Thursday, May 30, 2013

The strange rebirth of liberal England

June 1, 2013

For the past 170 years The Economist has consistently advocated free trade, punctured government bloat and argued for the protection of individual liberties. It has also been consistently disappointed. Irksomely, political parties tend to plump either for economic liberalism or for social liberalism. Sometimes a small party boldly tries to combine the two—and is rewarded by becoming even smaller. In the United States our creed is so misunderstood that people associate liberalism with big government, when it advocates the opposite.

Yet now Britain, The Economist’s home, the land of Adam Smith (on lead guitar), John Stuart Mill (bass) and William Gladstone (vocals), there is reason for hope. Young Britons have turned strikingly liberal, in a classical sense (see article).

They are relaxed, almost to the point of ennui, about other people’s sexual preferences, drug habits and skin colour. Although, like older Britons, they do not think much of mass immigration, they are tired of politicians banging on about it. As for the row over gay marriage, soon to trouble the House of Lords, they can hardly see the problem.

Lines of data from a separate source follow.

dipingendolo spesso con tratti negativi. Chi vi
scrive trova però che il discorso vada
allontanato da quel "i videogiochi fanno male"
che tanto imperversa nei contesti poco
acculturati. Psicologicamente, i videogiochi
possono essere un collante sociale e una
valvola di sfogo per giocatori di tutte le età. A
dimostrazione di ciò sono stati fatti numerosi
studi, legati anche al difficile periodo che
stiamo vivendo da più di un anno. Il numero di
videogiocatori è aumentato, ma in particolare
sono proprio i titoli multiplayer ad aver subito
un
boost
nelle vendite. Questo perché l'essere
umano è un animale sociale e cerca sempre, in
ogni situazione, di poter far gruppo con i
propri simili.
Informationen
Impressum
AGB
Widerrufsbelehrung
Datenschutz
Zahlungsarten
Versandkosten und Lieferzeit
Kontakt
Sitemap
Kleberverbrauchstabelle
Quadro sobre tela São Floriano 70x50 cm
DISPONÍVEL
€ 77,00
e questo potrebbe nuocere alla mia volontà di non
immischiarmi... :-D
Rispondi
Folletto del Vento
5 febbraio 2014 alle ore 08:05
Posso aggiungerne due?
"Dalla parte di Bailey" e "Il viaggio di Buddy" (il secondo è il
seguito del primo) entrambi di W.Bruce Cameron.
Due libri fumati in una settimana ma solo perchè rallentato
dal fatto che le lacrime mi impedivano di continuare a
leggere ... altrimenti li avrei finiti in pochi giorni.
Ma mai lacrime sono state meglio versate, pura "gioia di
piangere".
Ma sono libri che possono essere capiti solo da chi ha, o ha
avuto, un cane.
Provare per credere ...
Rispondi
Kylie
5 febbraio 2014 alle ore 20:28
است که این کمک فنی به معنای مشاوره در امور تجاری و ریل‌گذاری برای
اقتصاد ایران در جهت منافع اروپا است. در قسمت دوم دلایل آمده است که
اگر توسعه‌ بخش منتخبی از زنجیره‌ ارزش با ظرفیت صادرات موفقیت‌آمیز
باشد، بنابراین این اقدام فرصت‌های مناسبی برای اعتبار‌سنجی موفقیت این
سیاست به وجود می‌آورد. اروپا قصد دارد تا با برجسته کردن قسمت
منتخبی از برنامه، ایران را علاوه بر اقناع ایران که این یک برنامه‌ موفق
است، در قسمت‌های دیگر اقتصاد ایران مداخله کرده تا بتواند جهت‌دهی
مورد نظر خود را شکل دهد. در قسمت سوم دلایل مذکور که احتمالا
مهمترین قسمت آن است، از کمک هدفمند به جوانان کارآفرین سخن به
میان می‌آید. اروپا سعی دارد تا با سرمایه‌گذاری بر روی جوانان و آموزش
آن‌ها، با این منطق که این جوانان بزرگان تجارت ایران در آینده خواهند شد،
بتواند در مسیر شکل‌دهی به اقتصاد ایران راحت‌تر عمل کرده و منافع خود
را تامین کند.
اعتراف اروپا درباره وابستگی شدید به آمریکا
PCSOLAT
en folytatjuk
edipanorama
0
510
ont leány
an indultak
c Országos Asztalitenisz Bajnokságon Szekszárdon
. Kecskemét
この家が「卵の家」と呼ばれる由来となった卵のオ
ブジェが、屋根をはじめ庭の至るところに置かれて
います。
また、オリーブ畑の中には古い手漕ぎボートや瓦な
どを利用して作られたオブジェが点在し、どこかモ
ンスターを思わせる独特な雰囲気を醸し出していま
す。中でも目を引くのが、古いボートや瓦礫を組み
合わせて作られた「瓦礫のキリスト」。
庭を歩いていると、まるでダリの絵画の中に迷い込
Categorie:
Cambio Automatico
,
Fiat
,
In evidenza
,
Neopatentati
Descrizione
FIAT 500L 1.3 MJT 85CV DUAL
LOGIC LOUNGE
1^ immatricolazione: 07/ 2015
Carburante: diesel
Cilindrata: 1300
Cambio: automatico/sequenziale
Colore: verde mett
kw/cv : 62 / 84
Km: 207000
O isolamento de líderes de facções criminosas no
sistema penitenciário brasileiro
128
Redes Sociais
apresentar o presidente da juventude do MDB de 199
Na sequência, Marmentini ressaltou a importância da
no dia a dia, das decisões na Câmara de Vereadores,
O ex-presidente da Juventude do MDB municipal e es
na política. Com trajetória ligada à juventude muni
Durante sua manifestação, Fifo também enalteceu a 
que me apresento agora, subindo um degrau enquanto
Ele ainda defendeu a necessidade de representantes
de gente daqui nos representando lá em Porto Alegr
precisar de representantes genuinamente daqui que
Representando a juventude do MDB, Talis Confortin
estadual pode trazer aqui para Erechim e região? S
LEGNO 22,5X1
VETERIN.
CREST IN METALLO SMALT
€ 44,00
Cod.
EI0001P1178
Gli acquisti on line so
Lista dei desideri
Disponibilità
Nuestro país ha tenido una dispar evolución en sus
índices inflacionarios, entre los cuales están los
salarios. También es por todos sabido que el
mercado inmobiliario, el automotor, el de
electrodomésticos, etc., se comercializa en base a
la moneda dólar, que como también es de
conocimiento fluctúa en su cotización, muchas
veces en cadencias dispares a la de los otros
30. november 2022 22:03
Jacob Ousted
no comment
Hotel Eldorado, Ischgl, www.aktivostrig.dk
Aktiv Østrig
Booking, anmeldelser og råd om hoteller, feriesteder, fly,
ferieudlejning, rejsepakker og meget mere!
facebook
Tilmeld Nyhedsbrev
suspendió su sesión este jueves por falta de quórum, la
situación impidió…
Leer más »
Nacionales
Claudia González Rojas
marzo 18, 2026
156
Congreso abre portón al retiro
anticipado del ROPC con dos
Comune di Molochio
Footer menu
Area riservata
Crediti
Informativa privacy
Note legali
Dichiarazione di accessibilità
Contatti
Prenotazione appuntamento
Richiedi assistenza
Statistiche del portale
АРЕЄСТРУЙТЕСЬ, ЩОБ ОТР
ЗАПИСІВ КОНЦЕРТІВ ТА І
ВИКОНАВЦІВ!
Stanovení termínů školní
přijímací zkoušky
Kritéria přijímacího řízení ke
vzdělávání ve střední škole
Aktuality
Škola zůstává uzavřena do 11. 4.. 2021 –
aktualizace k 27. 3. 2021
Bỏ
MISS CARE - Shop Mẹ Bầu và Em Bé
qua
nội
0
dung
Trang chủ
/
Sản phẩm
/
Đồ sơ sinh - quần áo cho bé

The young want Leviathan to butt out of their pay cheques as well as their bedrooms. Compared with their elders, they are welfare cynics. Almost 70% of the pre-war generation, and 61% of baby-boomers, believe that the creation of the welfare state is one of Britain’s proudest achievements. Under 30% of those born after 1979 agree. The young are deficit-reduction hawks. They worry about global warming, but still generally lean towards Mill’s minimal “nightwatchman state” when it comes to letting business get on with it: they are relaxed about the growth of giant supermarkets, for example.